Pelo menos 40 estudantes de Santa Catarina sofreram algum tipo de repressão e três deles acabaram assassinados durante a ditadura militar (1964-1985). O levantamento, produzido pelo Coletivo Catarinense Memória, Verdade e Justiça, foi entregue nesta segunda-feira à Comissão Estadual da Verdade Paulo Stuart Wright.
Deputado Edison Andrino relatou sua participação no congresso de estudantes de 1968, quando foi preso. Foto: Juliana Stadnik / Assembleia Legislativa/DivulgaçãoO grupo de SC trabalha agora na busca de mais informações sobre esses estudantes. O objetivo é tentar ouvir aqueles que ainda estão vivos para identificar as circunstâncias das prisões e torturas sofridas na época.
A pré-apuração realizada pela professora e escritora Derlei Catarina De Luca mostra que ocorreram prisões de catarinenses em momentos históricos, como aNovembrada (1979) — grande manifestação de estudantes feita em Florianópolis durante uma visita do então presidente João Figueiredo — e ainda o Congresso de Ibiúna (1968) — quando cerca de mil jovens de todo o Brasil se reuniram secretamente em um sítio no interior de São Paulo para eleger os novos dirigentes da União Nacional dos Estudantes (UNE), que na época funcionava de forma clandestina.
— Lembro que passamos pouco mais de uma semana incomunicáveis, passando fome e frio — disse o deputado estadual Edison Andrino (PMDB), um dos catarinenses presos em 1968 no Congresso de Ibiúna.
Ao todo, dos 16 estudantes convidados a falar na sessão de ontem na Assembleia Legislativa de SC, somente sete acabaram contando um pouco do que viram e ouviram na prisão à Comissão da Verdade. Gente que viveu o golpe de 1964, esteve no Congresso de Ibiúna em 1968 e ainda participou da Novembrada de 1979. Além do próprio deputado Andrino, ocorreram os depoimentos de Valdir Izidoro Silveira, Inácio Mafra, Markian Getúlio Kalinoski, Gerônimo Vanderlei Machado e Wladimir Salomão Amarante.
Um dos relatos mais emocionantes foi o do médico Roberto Maciel Cascaes, que tinha 18 anos quando foi preso, em janeiro de 1969. Ligado aos movimentos estudantis da época, contou que foi detido quando saía de casa, na Travessa Ratcliff, no Centro de Florianópolis.
— Me puseram descalço em cima de uma lata de leite em pó. Levei socos e pontapés da uma da tarde às nove da noite — disse, com a voz embargada, ao relembrar o episódio.
Depois de sessão de tortura, Cascaes foi levado para Biguaçu e ainda para Curitiba, onde ficou durante quatro meses. Entre idas e vindas, calcula ter passado um ano na cadeia.

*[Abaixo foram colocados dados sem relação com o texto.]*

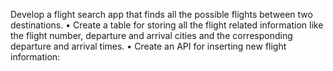 Develop a flight search app that finds all the possible flights between two destinations.
• Create a table for storing all the flight related information like the flight number,
departure and arrival cities and the corresponding departure and arrival times.
• Create an API for inserting new flight information:
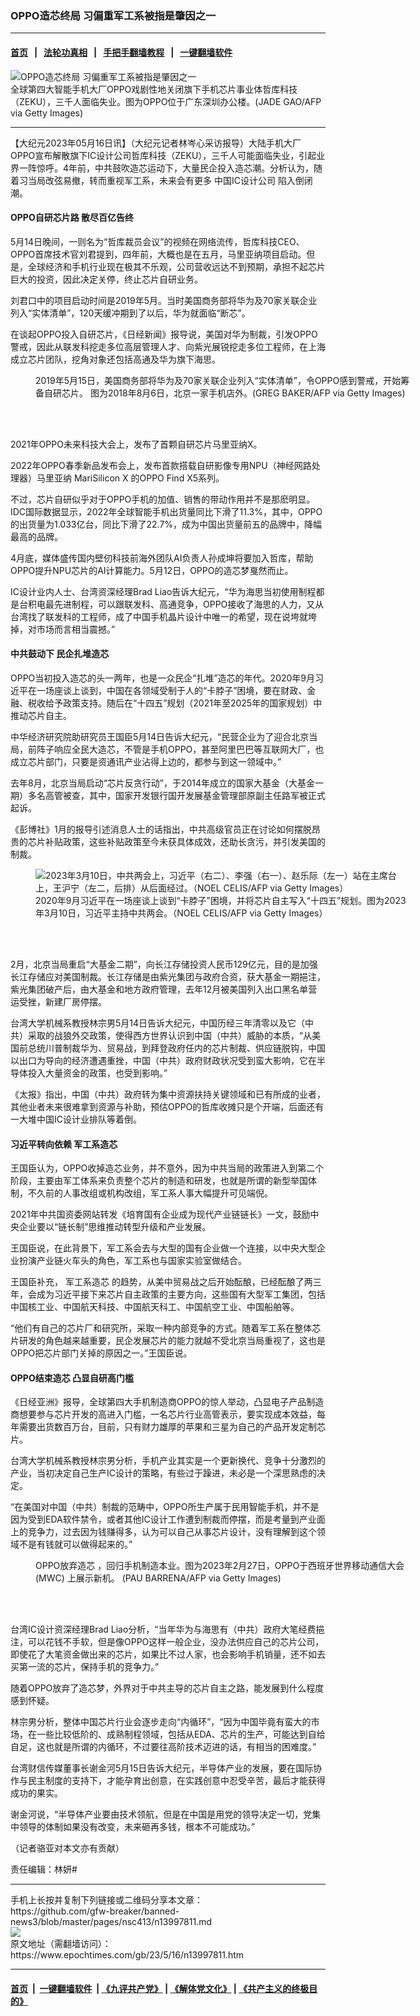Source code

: ### OPPO造芯终局 习偏重军工系被指是肇因之一
------------------------

#### [首页](https://github.com/gfw-breaker/banned-news3/blob/master/README.md) &nbsp;&nbsp;|&nbsp;&nbsp; [法轮功真相](https://github.com/begood0513/basic/blob/master/README.md)  &nbsp;&nbsp;|&nbsp;&nbsp; [手把手翻墙教程](https://github.com/gfw-breaker/guides/wiki)  &nbsp;&nbsp;|&nbsp;&nbsp; [一键翻墙软件](https://github.com/gfw-breaker/nogfw/blob/master/README.md)  



<div><img alt="OPPO造芯终局 习偏重军工系被指是肇因之一" class="attachment-djy_600_400 size-djy_600_400 wp-post-image" src="https://i.epochtimes.com/assets/uploads/2023/05/id13995161-GettyImages-1242429118-600x400.jpg"/>
<div class="caption">
 全球第四大智能手机大厂OPPO戏剧性地关闭旗下手机芯片事业体哲库科技（ZEKU），三千人面临失业。图为OPPO位于广东深圳办公楼。(JADE GAO/AFP via Getty Images)
</div></div><hr/>


<div><p>
 【大纪元2023年05月16日讯】（大纪元记者林岑心采访报导）大陆手机大厂OPPO宣布解散旗下IC设计公司哲库科技（ZEKU），三千人可能面临失业，引起业界一阵惊呼。4年前，中共鼓吹造芯运动下，大量民企投入造芯潮。分析认为，随着习当局改弦易撤，转而重视军工系，未来会有更多
 <ok href="https://www.epochtimes.com/gb/tag/%E4%B8%AD%E5%9B%BDic%E8%AE%BE%E8%AE%A1%E5%85%AC%E5%8F%B8.html">
  中国IC设计公司
 </ok>
 陷入倒闭潮。
</p>
<h4>
 OPPO自研芯片路 散尽百亿告终
</h4>
<p>
 5月14日晚间，一则名为“哲库裁员会议”的视频在网络流传，哲库科技CEO、OPPO首席技术官刘君提到，四年前，大概也是在五月，马里亚纳项目启动。但是，全球经济和手机行业现在极其不乐观，公司营收远达不到预期，承担不起芯片巨大的投资，因此决定关停，终止芯片自研业务。
</p>
<p>
 刘君口中的项目启动时间是2019年5月。当时美国商务部将华为及70家关联企业列入“实体清单”，120天缓冲期到了以后，华为就面临“断芯”。
</p>
<p>
 在谈起OPPO投入自研芯片，《日经新闻》报导说，美国对华为制裁，引发OPPO警戒，因此从联发科挖走多位高层管理人才、向紫光展锐挖走多位工程师，在上海成立芯片团队，挖角对象还包括高通及华为旗下海思。
</p>
<figure aria-describedby="caption-attachment-13997851" class="wp-caption aligncenter" id="attachment_13997851" style="width: 600px">
 <ok href="https://i.epochtimes.com/assets/uploads/2023/05/id13997851-GettyImages-1012373018.jpg" target="_blank">
  <img alt="" class="wp-image-13997851" src="https://i.epochtimes.com/assets/uploads/2023/05/id13997851-GettyImages-1012373018-450x300.jpg"/>
 </ok>
 <br/><figcaption class="wp-caption-text" id="caption-attachment-13997851">
  2019年5月15日，美国商务部将华为及70家关联企业列入“实体清单”，令OPPO感到警戒，开始筹备自研芯片。 图为2018年8月6日，北京一家手机店外。(GREG BAKER/AFP via Getty Images)
 </figcaption><br/>
</figure><br/>
<p>
 2021年OPPO未来科技大会上，发布了首颗自研芯片马里亚纳X。
</p>
<p>
 2022年OPPO春季新品发布会上，发布首款搭载自研影像专用NPU（神经网路处理器）马里亚纳 MariSilicon X 的OPPO Find X5系列。
</p>
<p>
 不过，芯片自研似乎对于OPPO手机的加值、销售的带动作用并不是那麽明显。IDC国际数据显示，2022年全球智能手机出货量同比下滑了11.3%，其中，OPPO的出货量为1.033亿台，同比下滑了22.7%，成为中国出货量前五的品牌中，降幅最高的品牌。
</p>
<p>
 4月底，媒体盛传国内壁仞科技前海外团队AI负责人孙成坤将要加入哲库，帮助OPPO提升NPU芯片的AI计算能力。5月12日，OPPO的造芯梦戛然而止。
</p>
<p>
 IC设计业内人士、台湾资深经理Brad Liao告诉大纪元，“华为海思当初使用制程都是台积电最先进制程，可以跟联发科、高通竞争，OPPO接收了海思的人力，又从台湾找了联发科的工程师，成了中国手机晶片设计中唯一的希望，现在说垮就垮掉，对市场而言相当震撼。”
</p>
<h4>
 中共鼓动下 民企扎堆造芯
</h4>
<p>
 OPPO当初投入造芯的头一两年，也是一众民企“扎堆”造芯的年代。2020年9月习近平在一场座谈上谈到，中国在各领域受制于人的“卡脖子”困境，要在财政、金融、税收给予政策支持。随后在“十四五”规划（2021年至2025年的国家规划）中推动芯片自主。
</p>
<p>
 中华经济研究院助研究员王国臣5月14日告诉大纪元，“民营企业为了迎合北京当局，前阵子响应全民大造芯，不管是手机OPPO，甚至阿里巴巴等互联网大厂，也成立芯片部门，只要是资通讯产业沾得上边的，都参与到这一领域中。”
</p>
<p>
 去年8月，北京当局启动“芯片反贪行动”，于2014年成立的国家大基金（大基金一期）多名高管被查，其中，国家开发银行国开发展基金管理部原副主任路军被正式起诉。
</p>
<p>
 《彭博社》1月的报导引述消息人士的话指出，中共高级官员正在讨论如何摆脱昂贵的芯片补贴政策，这些补贴政策至今未获具体成效，还助长贪污，并引发美国的制裁。
</p>
<figure aria-describedby="caption-attachment-13947055" class="wp-caption aligncenter" id="attachment_13947055" style="width: 600px">
 <ok href="https://i.epochtimes.com/assets/uploads/2023/03/id13947055-GettyImages-1247965917.jpg" target="_blank">
  <img alt="2023年3月10日，中共两会上，习近平（右二）、李强（右一）、赵乐际（左一）站在主席台上，王沪宁（左二，后排）从后面经过。（NOEL CELIS/AFP via Getty Images）" class="wp-image-13947055" src="https://i.epochtimes.com/assets/uploads/2023/03/id13947055-GettyImages-1247965917-450x300.jpg"/>
 </ok>
 <br/><figcaption class="wp-caption-text" id="caption-attachment-13947055">
  2020年9月习近平在一场座谈上谈到“卡脖子”困境，并将芯片自主写入“十四五”规划。图为2023年3月10日，习近平主持中共两会。（NOEL CELIS/AFP via Getty Images）
 </figcaption><br/>
</figure><br/>
<p>
 2月，北京当局重启“大基金二期”，向长江存储投资人民币129亿元，目的是加强长江存储应对美国制裁。长江存储是由紫光集团与政府合资，获大基金一期挹注，紫光集团破产后，由大基金和地方政府管理，去年12月被美国列入出口黑名单营运受挫，新建厂房停摆。
</p>
<p>
 台湾大学机械系教授林宗男5月14日告诉大纪元，中国历经三年清零以及它（中共）采取的战狼外交政策，使得西方世界认识到中国（中共）威胁的本质，“从美国前总统川普制裁华为、贸易战，到拜登政府任内的芯片制裁、供应链脱钩，中国以出口为导向的经济遭遇重挫，中国（中共）政府财政状况受到蛮大影响，它在半导体投入大量资金的政策，也受到影响。”
</p>
<p>
 《太报》指出，中国（中共）政府转为集中资源扶持关键领域和已有所成的业者，其他业者未来很难拿到资源与补助，预估OPPO的哲库收摊只是个开端，后面还有一大堆中国IC设计业排队等着倒。
</p>
<h4>
 习近平转向依赖
 <ok href="https://www.epochtimes.com/gb/tag/%E5%86%9B%E5%B7%A5%E7%B3%BB%E9%80%A0%E8%8A%AF.html">
  军工系造芯
 </ok>
</h4>
<p>
 王国臣认为，OPPO收掉造芯业务，并不意外，因为中共当局的政策进入到第二个阶段，主要由军工体系来负责整个芯片的制造和研发，也就是所谓的新型举国体制，不久前的人事改组或机构改组，军工系人事大幅提升可见端倪。
</p>
<p>
 2021年中共国资委网站转发《培育国有企业成为现代产业链链长》一文，鼓励中央企业要以“链长制”思维推动转型升级和产业发展。
</p>
<p>
 王国臣说，在此背景下，军工系会去与大型的国有企业做一个连接，以中央大型企业扮演产业链火车头的角色，军工系也与国家实验室做结合。
</p>
<p>
 王国臣补充，
 <ok href="https://www.epochtimes.com/gb/tag/%E5%86%9B%E5%B7%A5%E7%B3%BB%E9%80%A0%E8%8A%AF.html">
  军工系造芯
 </ok>
 的趋势，从美中贸易战之后开始酝酿，已经酝酿了两三年，会成为习近平接下来芯片自主政策的主要方向，这些国有大型军工集团，包括中国核工业、中国航天科技、中国航天科工、中国航空工业、中国船舶等。
</p>
<p>
 “他们有自己的芯片厂和研究所，采取一种内部竞争的方式。随着军工系在整体芯片研发的角色越来越重要，民企发展芯片的能力就越不受北京当局重视了，这也是OPPO把芯片部门关掉的原因之一。”王国臣说。
</p>
<h4>
 OPPO结束造芯 凸显自研高门槛
</h4>
<p>
 《日经亚洲》报导，全球第四大手机制造商OPPO的惊人举动，凸显电子产品制造商想要参与芯片开发的高进入门槛，一名芯片行业高管表示，要实现成本效益，每年需要出货数百万台，目前，只有财力雄厚的苹果和三星为自己的产品开发定制芯片。
</p>
<p>
 台湾大学机械系教授林宗男分析，手机产业其实是一个更新换代、竞争十分激烈的产业，当初决定自己生产IC设计的策略，有些过于躁进，未必是一个深思熟虑的决定。
</p>
<p>
 “在美国对中国（中共）制裁的范畴中，OPPO所生产属于民用智能手机，并不是因为受到EDA软件禁令，或者其他IC设计工作遭到制裁而停摆，而是考量到产业面上的竞争力，过去因为钱赚得多，认为可以自己从事芯片设计，没有理解到这个领域不是有钱就可以做得起来的。”
</p>
<figure aria-describedby="caption-attachment-13997862" class="wp-caption aligncenter" id="attachment_13997862" style="width: 600px">
 <ok href="https://i.epochtimes.com/assets/uploads/2023/05/id13997862-GettyImages-1247532026.jpg" target="_blank">
  <img alt="" class="wp-image-13997862" src="https://i.epochtimes.com/assets/uploads/2023/05/id13997862-GettyImages-1247532026-450x300.jpg"/>
 </ok>
 <br/><figcaption class="wp-caption-text" id="caption-attachment-13997862">
  <ok href="https://www.epochtimes.com/gb/tag/oppo%E6%94%BE%E5%BC%83%E9%80%A0%E8%8A%AF.html">
   OPPO放弃造芯
  </ok>
  ，回归手机制造本业。图为2023年2月27日，OPPO于西班牙世界移动通信大会 (MWC) 上展示新机。 (PAU BARRENA/AFP via Getty Images)
 </figcaption><br/>
</figure><br/>
<p>
 台湾IC设计资深经理Brad Liao分析，“当年华为与海思有（中共）政府大笔经费挹注，可以花钱不手软，但是像OPPO这样一般企业，没办法供应自己的芯片公司，即使花了大笔资金做出来的芯片，如果比不过人家，也会影响手机销量，还不如去买第一流的芯片，保持手机的竞争力。”
</p>
<p>
 随着OPPO放弃了造芯梦，外界对于中共主导的芯片自主之路，能发展到什么程度感到怀疑。
</p>
<p>
 林宗男分析，整体中国芯片行业会逐步走向“内循环”，“因为中国毕竟有蛮大的市场，在一些比较低阶的、成熟制程领域，包括从EDA、芯片的生产，可能达到自给自足，这也就是所谓的内循环，不过要往高阶技术迈进的话，有相当的困难度。”
</p>
<p>
 台湾财信传媒董事长谢金河5月15日告诉大纪元，半导体产业的发展，要在国际协作与民主制度的支持下，才能孕育出创意，在实践创意中忍受辛苦，最后才能获得成功的果实。
</p>
<p>
 谢金河说，“半导体产业要由技术领航，但是在中国是用党的领导决定一切，党集中领导的体制如果没有改变，未来砸再多钱，根本不可能成功。”
</p>
<p>
 （记者骆亚对本文亦有贡献）
</p>
<p>
 责任编辑：林妍#
</p>
</div>
<hr/>
手机上长按并复制下列链接或二维码分享本文章：<br/>
https://github.com/gfw-breaker/banned-news3/blob/master/pages/nsc413/n13997811.md <br/>
<a href='https://github.com/gfw-breaker/banned-news3/blob/master/pages/nsc413/n13997811.md'><img src='https://github.com/gfw-breaker/banned-news3/blob/master/pages/nsc413/n13997811.md.png'/></a> <br/>
原文地址（需翻墙访问）：https://www.epochtimes.com/gb/23/5/16/n13997811.htm


------------------------
#### [首页](https://github.com/gfw-breaker/banned-news3/blob/master/README.md) &nbsp;|&nbsp; [一键翻墙软件](https://github.com/gfw-breaker/nogfw/blob/master/README.md) &nbsp;| [《九评共产党》](https://github.com/gfw-breaker/9ping.md/blob/master/README.md#九评之一评共产党是什么) | [《解体党文化》](https://github.com/gfw-breaker/jtdwh.md/blob/master/README.md) | [《共产主义的终极目的》](https://github.com/gfw-breaker/gczydzjmd.md/blob/master/README.md)


<img src='http://gfw-breaker.win/banned-news3/pages/nsc413/n13997811.md' width='0px' height='0px'/>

Viveu na clandestinidade.
Entre os 40 estudantes catarinenses identificados como vítimas da ditadura, três foram assassinados: Frederico Eduardo Mayr (morto em 1972), Luiz Eurico Tejeda Lisboa (1972) e João Batista Rita (1974).
Relatório até fevereiro
A Comissão Estadual da Verdade Paulo Stuart Wright foi criada em 1º de março de 2013. O objetivo é buscar informações sobre as violações dos direitos humanos que tiveram motivações exclusivamente políticas entre 18 de setembro de 1946 e 5 de outubro de 1988 e auxiliar os trabalhos da Comissão Nacional da Verdade (CNV). Os pesquisadores de Santa Catarina trabalham para enviar um relatório à Comissão Nacional da Verdade até 10 de fevereiro de 2014.